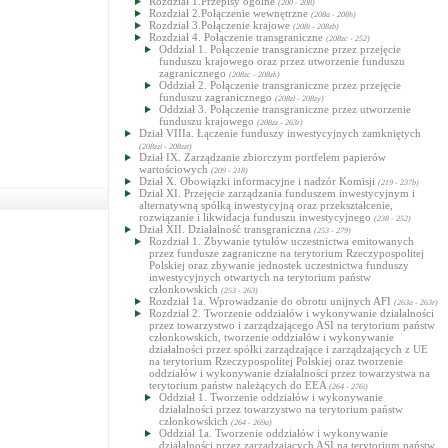
Rozdział 1.Przepisy ogólne
(200 - 208)
Rozdział 2.Połączenie wewnętrzne
(208a - 208h)
Rozdział 3.Połączenie krajowe
(208i - 208zb)
Rozdział 4. Połączenie transgraniczne
(208zc - 252)
Oddział 1. Połączenie transgraniczne przez przejęcie
funduszu krajowego oraz przez utworzenie funduszu
zagranicznego
(208zc - 208zk)
Oddział 2. Połączenie transgraniczne przez przejęcie
funduszu zagranicznego
(208zl - 208zy)
Oddział 3. Połączenie transgraniczne przez utworzenie
funduszu krajowego
(208zz - 263r)
Dział VIIIa. Łączenie funduszy inwestycyjnych zamkniętych
(208zzi - 208zzt)
Dział IX. Zarządzanie zbiorczym portfelem papierów
wartościowych
(209 - 218)
Dział X. Obowiązki informacyjne i nadzór Komisji
(219 - 237b)
Dział XI. Przejęcie zarządzania funduszem inwestycyjnym i
alternatywną spółką inwestycyjną oraz przekształcenie,
rozwiązanie i likwidacja funduszu inwestycyjnego
(238 - 252)
Dział XII. Działalność transgraniczna
(253 - 279)
Rozdział 1. Zbywanie tytułów uczestnictwa emitowanych
przez fundusze zagraniczne na terytorium Rzeczypospolitej
Polskiej oraz zbywanie jednostek uczestnictwa funduszy
inwestycyjnych otwartych na terytorium państw
członkowskich
(253 - 263)
Rozdział 1a. Wprowadzanie do obrotu unijnych AFI
(263a - 263r)
Rozdział 2. Tworzenie oddziałów i wykonywanie działalności
przez towarzystwo i zarządzającego ASI na terytorium państw
członkowskich, tworzenie oddziałów i wykonywanie
działalności przez spółki zarządzające i zarządzających z UE
na terytorium Rzeczypospolitej Polskiej oraz tworzenie
oddziałów i wykonywanie działalności przez towarzystwa na
terytorium państw należących do EEA
(264 - 276i)
Oddział 1. Tworzenie oddziałów i wykonywanie
działalności przez towarzystwo na terytorium państw
członkowskich
(264 - 269a)
Oddział 1a. Tworzenie oddziałów i wykonywanie
działalności przez zarządzających ASI na terytorium państw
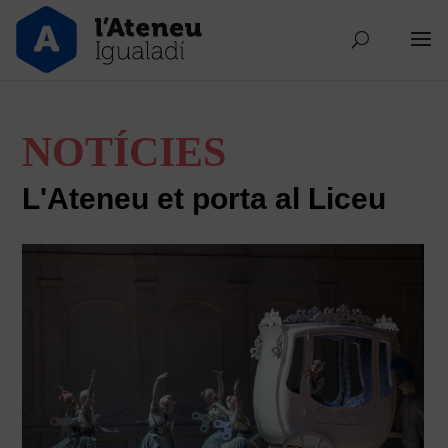
NOTÍCIES
L'Ateneu et porta al Liceu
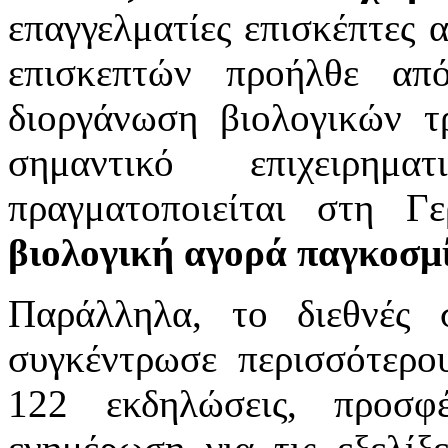
επαγγελματίες επισκέπτες
επισκεπτών προήλθε απ
διοργάνωση βιολογικών τ
σημαντικό επιχειρημ
πραγματοποιείται στη 
βιολογική αγορά παγκοσμ
Παράλληλα, το διεθνές
συγκέντρωσε περισσότερο
122 εκδηλώσεις, προσφ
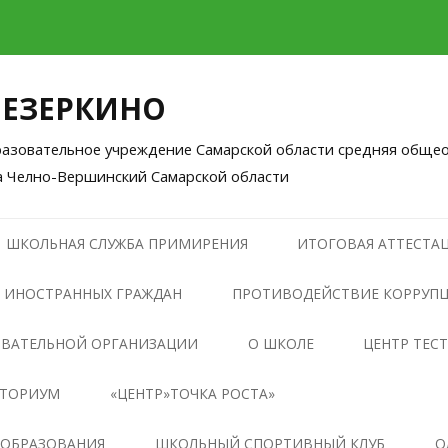
ЛЕЗЕРКИНО
зовательное учреждение Самарской области средняя общео
а Челно-Вершинский Самарской области
Перейти
к
ШКОЛЬНАЯ СЛУЖБА ПРИМИРЕНИЯ
ИТОГОВАЯ АТТЕСТАЦ
содержимому
 ИНОСТРАННЫХ ГРАЖДАН
ПРОТИВОДЕЙСТВИЕ КОРРУП
НОРМАТИВНЫЕ ПРАВОВЫЕ И
ОВАТЕЛЬНОЙ ОРГАНИЗАЦИИ
О ШКОЛЕ
ЦЕНТР ТЕС
ИНЫЕ АКТЫ В СФЕРЕ
НТОРИУМ
«ЦЕНТР»ТОЧКА РОСТА»
ПРОТИВОДЕЙСТВИЯ
КОРРУПЦИИ
ОБЩАЯ ИНФОРМАЦИЯ О
 ОБРАЗОВАНИЯ
ШКОЛЬНЫЙ СПОРТИВНЫЙ КЛУБ
О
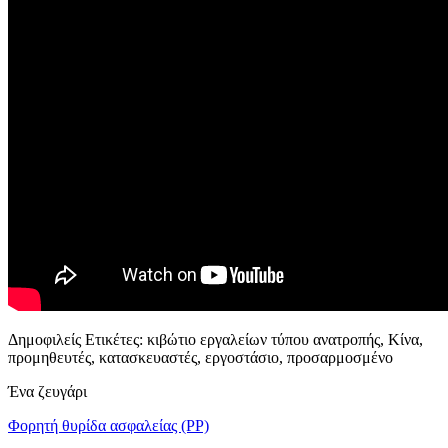
Δημοφιλείς Ετικέτες: κιβώτιο εργαλείων τύπου ανατροπής, Κίνα,
προμηθευτές, κατασκευαστές, εργοστάσιο, προσαρμοσμένο
Ένα ζευγάρι
Φορητή θυρίδα ασφαλείας (PP)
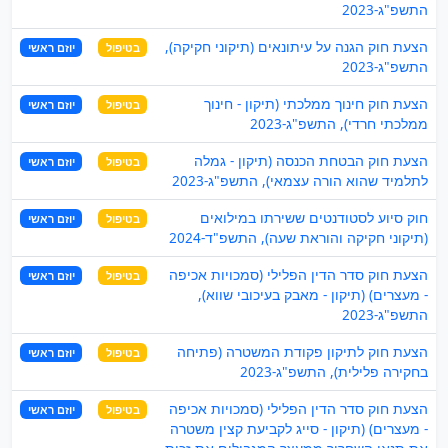
התשפ"ג-2023
הצעת חוק הגנה על עיתונאים (תיקוני חקיקה),
בטיפול
יוזם ראשי
התשפ"ג-2023
הצעת חוק חינוך ממלכתי (תיקון - חינוך
בטיפול
יוזם ראשי
ממלכתי חרדי), התשפ"ג-2023
הצעת חוק הבטחת הכנסה (תיקון - גמלה
בטיפול
יוזם ראשי
לתלמיד שהוא הורה עצמאי), התשפ"ג-2023
חוק סיוע לסטודנטים ששירתו במילואים
בטיפול
יוזם ראשי
(תיקוני חקיקה והוראת שעה), התשפ"ד-2024
הצעת חוק סדר הדין הפלילי (סמכויות אכיפה
בטיפול
יוזם ראשי
- מעצרים) (תיקון - מאבק בעיכובי שווא),
התשפ"ג-2023
הצעת חוק לתיקון פקודת המשטרה (פתיחה
בטיפול
יוזם ראשי
בחקירה פלילית), התשפ"ג-2023
הצעת חוק סדר הדין הפלילי (סמכויות אכיפה
בטיפול
יוזם ראשי
- מעצרים) (תיקון - סייג לקביעת קצין משטרה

• **Problem description**
Rewrite the text from the records as a JSON list of strings, starting at the beginning of the records and ending at the line containing "funduszu krajowego oraz", with one string per line and blank lines omitted. Leave the pictures out of the answer.

• **Task answer**
[
  "Rozdział 1.Przepisy ogólne",
  "(200 - 208)",
  "Rozdział 2.Połączenie wewnętrzne",
  "(208a - 208h)",
  "Rozdział 3.Połączenie krajowe",
  "(208i - 208zb)",
  "Rozdział 4. Połączenie transgraniczne",
  "(208zc - 252)",
  "Oddział 1. Połączenie transgraniczne przez przejęcie",
  "funduszu krajowego oraz przez utworzenie funduszu"
]